**PROBLEM:**
Find each line in the records below that contains the word "left", and copy those lines out in full.

**GIVEN RECORDS:**
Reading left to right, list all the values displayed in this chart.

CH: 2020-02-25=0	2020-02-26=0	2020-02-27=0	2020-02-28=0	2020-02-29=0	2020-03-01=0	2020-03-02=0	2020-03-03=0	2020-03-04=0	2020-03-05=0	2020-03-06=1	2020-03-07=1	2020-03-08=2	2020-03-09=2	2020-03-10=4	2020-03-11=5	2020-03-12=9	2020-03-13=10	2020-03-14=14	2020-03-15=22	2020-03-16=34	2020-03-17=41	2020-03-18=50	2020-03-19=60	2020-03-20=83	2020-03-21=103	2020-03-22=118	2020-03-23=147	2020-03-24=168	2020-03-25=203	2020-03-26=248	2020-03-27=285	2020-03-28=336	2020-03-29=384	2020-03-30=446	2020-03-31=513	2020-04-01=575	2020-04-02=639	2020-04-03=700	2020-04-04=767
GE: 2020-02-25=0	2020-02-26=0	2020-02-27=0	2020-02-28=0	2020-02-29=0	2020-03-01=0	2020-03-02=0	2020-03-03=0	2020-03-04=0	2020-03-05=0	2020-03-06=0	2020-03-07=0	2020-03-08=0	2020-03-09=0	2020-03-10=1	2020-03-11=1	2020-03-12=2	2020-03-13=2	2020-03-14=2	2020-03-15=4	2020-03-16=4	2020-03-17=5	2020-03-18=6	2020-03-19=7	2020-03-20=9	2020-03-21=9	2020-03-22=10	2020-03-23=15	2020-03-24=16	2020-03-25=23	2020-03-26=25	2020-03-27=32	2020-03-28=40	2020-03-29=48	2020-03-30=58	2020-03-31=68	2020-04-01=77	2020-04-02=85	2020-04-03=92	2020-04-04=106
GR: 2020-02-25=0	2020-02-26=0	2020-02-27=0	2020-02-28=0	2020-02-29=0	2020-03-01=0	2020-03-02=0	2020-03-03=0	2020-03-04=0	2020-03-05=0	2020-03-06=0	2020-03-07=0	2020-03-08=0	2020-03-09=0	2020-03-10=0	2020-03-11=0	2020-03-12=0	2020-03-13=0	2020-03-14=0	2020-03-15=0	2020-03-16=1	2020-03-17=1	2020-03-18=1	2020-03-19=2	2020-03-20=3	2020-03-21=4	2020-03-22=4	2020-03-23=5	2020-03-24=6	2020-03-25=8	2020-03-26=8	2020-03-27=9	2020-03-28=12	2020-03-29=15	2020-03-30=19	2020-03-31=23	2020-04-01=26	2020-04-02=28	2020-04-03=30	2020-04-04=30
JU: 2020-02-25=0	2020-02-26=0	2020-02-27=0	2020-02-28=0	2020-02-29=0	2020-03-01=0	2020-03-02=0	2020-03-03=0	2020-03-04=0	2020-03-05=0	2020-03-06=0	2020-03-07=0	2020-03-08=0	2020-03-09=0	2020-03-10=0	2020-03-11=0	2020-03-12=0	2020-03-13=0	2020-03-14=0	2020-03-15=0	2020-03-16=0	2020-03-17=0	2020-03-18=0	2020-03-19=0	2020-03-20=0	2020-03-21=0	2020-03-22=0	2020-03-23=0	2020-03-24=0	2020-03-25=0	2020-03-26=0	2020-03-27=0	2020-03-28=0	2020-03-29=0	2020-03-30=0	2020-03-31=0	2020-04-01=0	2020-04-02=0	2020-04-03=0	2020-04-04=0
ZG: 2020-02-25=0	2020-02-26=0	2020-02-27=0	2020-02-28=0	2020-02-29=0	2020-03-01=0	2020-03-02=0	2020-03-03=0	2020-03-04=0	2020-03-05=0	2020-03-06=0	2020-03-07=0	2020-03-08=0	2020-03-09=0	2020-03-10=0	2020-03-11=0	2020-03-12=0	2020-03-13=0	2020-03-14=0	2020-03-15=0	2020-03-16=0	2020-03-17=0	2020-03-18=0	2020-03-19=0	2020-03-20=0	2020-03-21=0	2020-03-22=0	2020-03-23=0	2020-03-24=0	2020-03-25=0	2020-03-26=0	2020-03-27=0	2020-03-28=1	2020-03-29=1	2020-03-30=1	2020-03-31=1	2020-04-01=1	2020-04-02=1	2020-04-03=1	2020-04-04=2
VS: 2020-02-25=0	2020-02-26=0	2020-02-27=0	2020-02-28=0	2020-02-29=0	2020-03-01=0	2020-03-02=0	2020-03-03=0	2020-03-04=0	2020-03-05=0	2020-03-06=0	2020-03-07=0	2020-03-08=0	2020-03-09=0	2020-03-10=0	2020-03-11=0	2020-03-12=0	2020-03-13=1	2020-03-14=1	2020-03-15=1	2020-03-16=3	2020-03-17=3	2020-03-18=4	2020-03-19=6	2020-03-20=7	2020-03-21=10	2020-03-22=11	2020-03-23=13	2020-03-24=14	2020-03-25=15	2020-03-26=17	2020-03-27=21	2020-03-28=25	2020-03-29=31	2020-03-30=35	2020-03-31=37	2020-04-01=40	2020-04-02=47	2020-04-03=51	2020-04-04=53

**SOLUTION TO THE PROBLEM:**
Reading left to right, list all the values displayed in this chart.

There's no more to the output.